De modo que salimos una hora antes. Villalba no queda muy lejos. El problema es que, en el desvío hacia allí, se formó un atasco de vehículos, llenos de gente que iba a ver el concierto. A ese inconveniente se añadieron otros: nadie sabía dónde quedaba el Campo de Fútbol Municipal, no vimos ninguna señalización que lo aclarase, no había forma de encontrar un parking, el atasco crecía junto a las caras de decepción del público, a punto ya de abandonar la esperanza de entrar puntual al recinto. Me temo que la ciudad no estaba preparada. Por fin hallamos un hueco en el aparcamiento de un supermercado. He leído que aquella noche acudieron unas diez mil personas. Pues creo que la mitad aún estábamos fuera, haciendo cola, cuando el concierto empezó. La banda fue puntual. Así, nos perdimos un par de canciones. No dio tiempo a ir a los lavabos a orinar, ni a la barra a por un refresco que calmase las prisas y la sed que le había entrado a uno después de ir a paso ligero desde el aparcamiento hasta el Campo de Fútbol, ni a situarse cerca del escenario, en las primeras filas. No conviene meterse en un concierto estando cansado, furioso y arrepintiéndose de haber ido. Sin embargo, como si fuese el brujo de una tribu, un chamán capaz de aliviar las penas y los dolores de sus guerreros y campesinos, Dylan desplegó su magia sobre el escenario y se nos pasaron todos los males. Las tribulaciones, una vez más, merecieron la pena.

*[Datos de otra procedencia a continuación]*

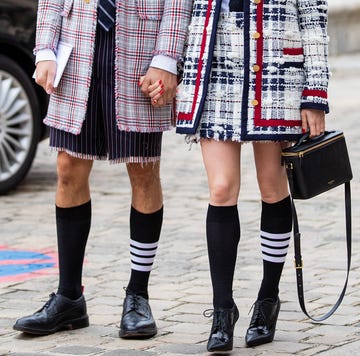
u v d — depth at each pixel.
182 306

Llevaba un sombrero, traje negro y camisa blanca. Tocaba el piano y la armónica, pero sin encorvarse tanto como lo había hecho en el directo de Alcalá de Henares. Ofreció casi dos horas de concierto. Casi todas las canciones fueron clásicas: “Mr. Tambourine Man”, “Desolation Row”, en ese plan. También cantó algunos temas de su anterior disco (el nuevo saldrá en agosto). Lo curioso de Dylan, personaje misterioso y excéntrico, poeta de los escenarios, bardo hosco y genial, es que nunca canta una canción de la misma manera. Retuerce tanto sus clásicos, los improvisa tanto, que los temas siempre parecen nuevos y distintos. No sé cuántas versiones tendrá ya de “Highway 61 Revisited”. El caso es que las reinterpreta con su banda y sólo las adivina uno hacia la mitad, tras analizar la letra que ha desgranado la voz torturada de su compositor. Sus detractores dicen que su voz está tan rota que no canta, que berrea. No saben lo que se pierden. Su directo no tiene nada que ver con el de las bandas que he visto últimamente. Dylan se los come a todos con patatas. Él y sus músicos suenan tan bien, tan potentes, con tanto nervio, calidad y pureza, que uno regresa a los setenta, aquella época dorada. Terminaron, lógicamente, con “Like a Rolling Stone” y “All Along the Watchtower”. Dylan, un clásico con la fuerza de un dios.